Personally I have been getting very into different perfumes lately, it's a very fun hobby! I love getting the different samples and finding new unique ones I love. My current favorite is Prada Infusion de Rhubarbe, it's clean, tangy and fresh with rhubarb and citrus. My partner got me a perfume sample pack for Christmas and it's been so much fun trying new ones each morning :)

cmrx64•1mo ago
smell isn’t integrated in the thalamus with other sensory streams, it does something else entirely
FloorEgg•1mo ago
I used to get migraines and sometimes they would be triggered by smells.

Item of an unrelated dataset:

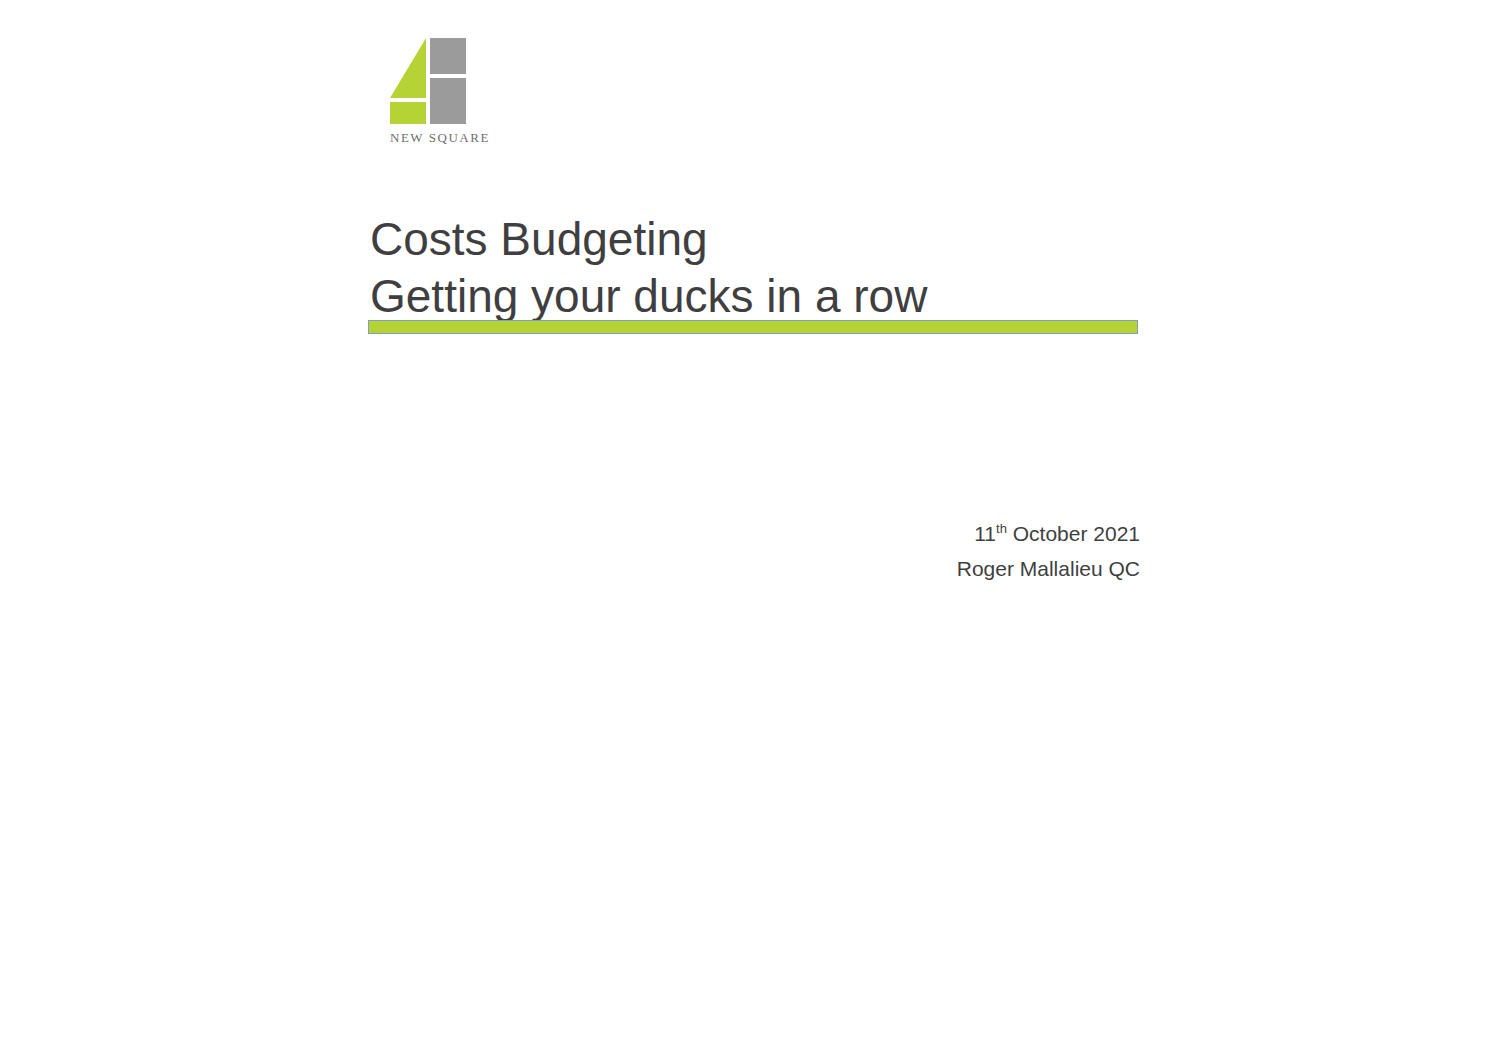NEW SQUARE
Costs Budgeting
Getting your ducks in a row
11th October 2021
Roger Mallalieu QC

Thankfully I have thad a migraine in over 10 years.

memoriesofsmell•1mo ago
Two anecdotes to contribute here: First, due to allergic rhinitis, my sense of smell was pretty muted for much of my life, only in the last few years when I developed a taste for wines did I start making a serious effort to manage that better and develop my sens of smell. It's been quite a pleasure to do.

Secondly, a friend of mine keeps (kept?) drawers full of jars with different things in them that had specific smells associated with them. In the same way someone might keep a photo album, she kept a collection of smells which would vividly recall a memory for her. To this day I still find that absolutely fascinating that she was able to do that so reliably.

The contrast of her experiences with smell vs mine was quite astounding to me and something I've thought about a lot since meeting her a few years ago.

popalchemist•1mo ago
The olfactory nerve is direct neighbors to the memory center of the brain. That's why the memory trigger happens when you smell a specific smell.
memoriesofsmell•1mo ago
If someone blindfolds me and puts a smell under my nose, even if it's something I smell regularly, I will struggle to pick it personally. So discovering that other people can recall things so strongly as a result feels like a hidden super power to me!